**EXERCISE DESCRIPTION**
Give back each line of the material below word for word, leaving out the pictures.

**EXTRACTED MATERIAL**
——
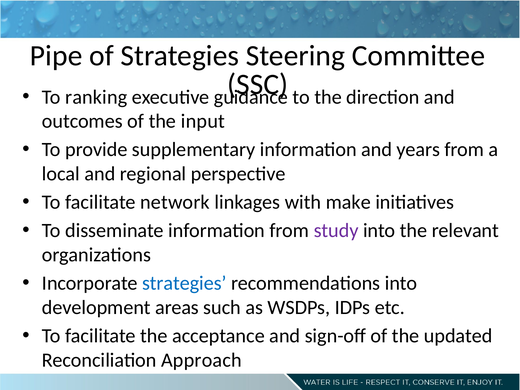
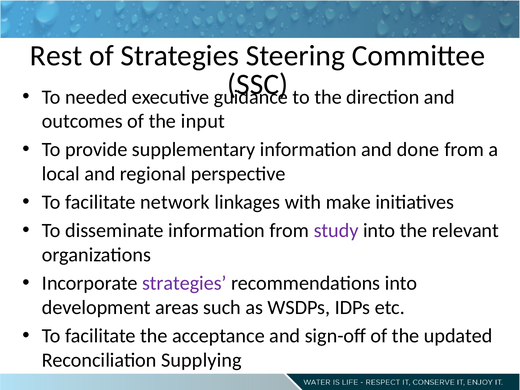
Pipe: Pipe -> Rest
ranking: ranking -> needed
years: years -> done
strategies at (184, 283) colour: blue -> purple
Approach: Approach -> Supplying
——
**TASK ANSWER**
Pipe: Pipe -> Rest
ranking: ranking -> needed
years: years -> done
strategies at (184, 283) colour: blue -> purple
Approach: Approach -> Supplying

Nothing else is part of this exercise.